Patients with sinus node dysfunction who are unable to maintain an adequate atrial rate (i.e., are chronotropically incompetent) but have intact intrinsic AV conduction are most appropriately treated with atrial pacing only such as AAI mode. (See the pacing modes section below for an explanation of the three-letter code for defining pacing modes.) Although ventricular pacing could also be delivered to these patients, it is preferable from a hemodynamic standpoint to utilize the native AV conduction system for stimulating the ventricles so that optimum atrio-ventricular synchrony is maintained. Also, several major clinical studies have demonstrated that unnecessary ventricular pacing is associated with a significantly increased risk of heart failure and atrial fibrillation in patients with dual-chamber pacemakers and ICDs.
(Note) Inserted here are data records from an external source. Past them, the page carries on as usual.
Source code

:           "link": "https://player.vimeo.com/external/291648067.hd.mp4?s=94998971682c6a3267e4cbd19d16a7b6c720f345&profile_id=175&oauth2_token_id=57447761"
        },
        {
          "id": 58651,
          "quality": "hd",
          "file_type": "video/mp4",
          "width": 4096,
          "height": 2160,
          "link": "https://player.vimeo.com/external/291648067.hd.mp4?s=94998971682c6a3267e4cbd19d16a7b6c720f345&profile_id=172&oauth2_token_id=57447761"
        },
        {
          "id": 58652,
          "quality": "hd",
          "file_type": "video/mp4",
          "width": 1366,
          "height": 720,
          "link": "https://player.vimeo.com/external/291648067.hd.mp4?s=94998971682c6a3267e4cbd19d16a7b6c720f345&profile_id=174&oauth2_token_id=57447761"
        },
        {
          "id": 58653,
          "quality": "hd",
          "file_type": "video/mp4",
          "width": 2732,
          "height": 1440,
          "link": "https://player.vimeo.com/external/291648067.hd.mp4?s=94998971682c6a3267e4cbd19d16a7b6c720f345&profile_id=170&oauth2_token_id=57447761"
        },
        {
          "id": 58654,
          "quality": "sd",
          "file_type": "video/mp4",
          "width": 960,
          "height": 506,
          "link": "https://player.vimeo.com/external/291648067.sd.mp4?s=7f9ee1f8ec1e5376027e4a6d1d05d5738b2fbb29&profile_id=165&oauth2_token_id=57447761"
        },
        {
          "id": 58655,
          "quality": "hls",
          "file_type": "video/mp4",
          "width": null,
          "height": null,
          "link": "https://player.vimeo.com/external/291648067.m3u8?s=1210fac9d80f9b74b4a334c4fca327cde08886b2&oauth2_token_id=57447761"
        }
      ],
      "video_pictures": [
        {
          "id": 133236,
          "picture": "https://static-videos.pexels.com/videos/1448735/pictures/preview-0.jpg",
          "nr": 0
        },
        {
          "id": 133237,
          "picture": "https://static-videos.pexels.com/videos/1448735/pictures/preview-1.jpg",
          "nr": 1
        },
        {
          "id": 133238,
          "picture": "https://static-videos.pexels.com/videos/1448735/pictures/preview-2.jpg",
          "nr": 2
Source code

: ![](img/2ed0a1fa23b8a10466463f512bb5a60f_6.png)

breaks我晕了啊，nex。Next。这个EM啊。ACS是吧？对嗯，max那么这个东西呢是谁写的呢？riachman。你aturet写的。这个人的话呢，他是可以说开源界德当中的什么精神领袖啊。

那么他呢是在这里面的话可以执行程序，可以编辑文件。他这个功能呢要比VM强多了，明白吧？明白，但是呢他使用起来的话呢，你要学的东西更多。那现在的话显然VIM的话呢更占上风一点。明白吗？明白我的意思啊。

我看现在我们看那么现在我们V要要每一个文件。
Many patients with sinus node dysfunction, however, are at a higher risk than normal of developing another conduction system disorder such as some degree AV block. In AV block, the conduction of excitation from the atria to the ventricles is either slowed for blocked completely, resulting in atrioventricular dyssynchrony. Most physicians are therefore reluctant to program a pacemaker to AAI mode in patients with sinus node dysfunction because of the risk that they may at some time develop an AV block and need ventricular pacing. One way around this is to program the pacemaker with a dual-chamber mode which paces the atria and then the ventricles after a programmed AV delay interval (e.g., DDD mode) and specify a very long AV delay interval so that the ventricles are never paced as long as intrinsic AV conduction is intact. Such a mode, however, due to the length of the AV delay interval and its associated sensing refractory periods, may cause unacceptable loss of atrial and ventricular sensing capability which interferes with tachyarrhythmia detection. The programmed long AV delay interval also results in long nonphysiological AV delays causing atrioventricular dyssynchrony when ventricular pacing is required, which is clinically detrimental if it occurs for prolonged periods (referred to a pacemaker syndrome).